Have you ever tried to piece together a jigsaw puzzle without knowing what the end result should look like?
This is the same problem that some genomic researchers face when they try to map sequence scaffolds from next-generation DNA sequencing data onto a chromosome. These chromosome assemblies can provide information on genome organization and structural variation, providing some insight into evolutionary history. To piece together the chromosomes, scientists rely on physical or genetic maps, but for many species, such guides do not exist.
“We designed a method to improve the newly sequenced genome using comparative genomics to further assemble it in the context of evolution,” explained Jian Ma, assistant professor of bioengineering at the University of Illinois at Urbana-Champaign and author of a new study about the algorithm in the Proceedings of the National Academy of Sciences (1). “You can predict the adjacency configuration of scaffolds from the new genome based on what’s going on in the rest of the genomes that are closely related,” Ma said.
With RACA and validation assistance from scientists at the Beijing Genomics Institute (BGI), Ma’s team predicted the appropriate chromosome fragment assemblies for the Tibetan antelope. To do so, the group reconstructed 60 of the antelope’s chromosome fragments out of 1434 sequence scaffolds produced by the BGI’s SOAPdenovo assembly program. Sixteen of the chromosome fragments were similar to chromosome fragments in cattle.
“After running the program, the genome quality was significantly improved,” explained Ma. “We had much fewer chromosome fragments, long continuity, and could compare with other species to do the analysis. We could also correct potential assembly errors during that process.”
One of the team’s main challenges was finding ways to thoroughly evaluate their results and benchmark their tools. To do so, the group compared the RACA results with both simulated genome assemblies and real genome assemblies from the 2012 genome assembly gold-standard evaluations (GAGE) study performed at Johns Hopkins University.
“We essentially used the data in that [GAGE] study because they have the read data and the true answers, so that you could actually benchmark your tools,” said Ma. “We looked at the results from various assemblers they used in their study and we showed that we could improve those results.”

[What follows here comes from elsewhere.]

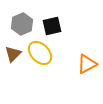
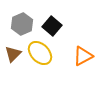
black square: rotated 36 degrees counterclockwise
orange triangle: moved 4 px left, 8 px up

For now, Ma says the technology could immediately help scientists in genome research efforts such as Genome 10K, a project whereby scientists hope to sequence the genome of 10,000 vertebrate species within the next several years. “Most [genome researchers] are using NGS technology, and so we think that this method can be used to systematically improve the genomes of these new species as part of the genome campaign,” said Ma.
- Kim, J., D. M. Larkin, Q. Cai, Asan, Y. Zhang, R.-L. Ge, L. Auvil, B. Capitanu, G. Zhang, H. A. Lewin, and J. Ma. 2013. Reference-assisted chromosome assembly. Proceedings of the National Academy of Sciences (January).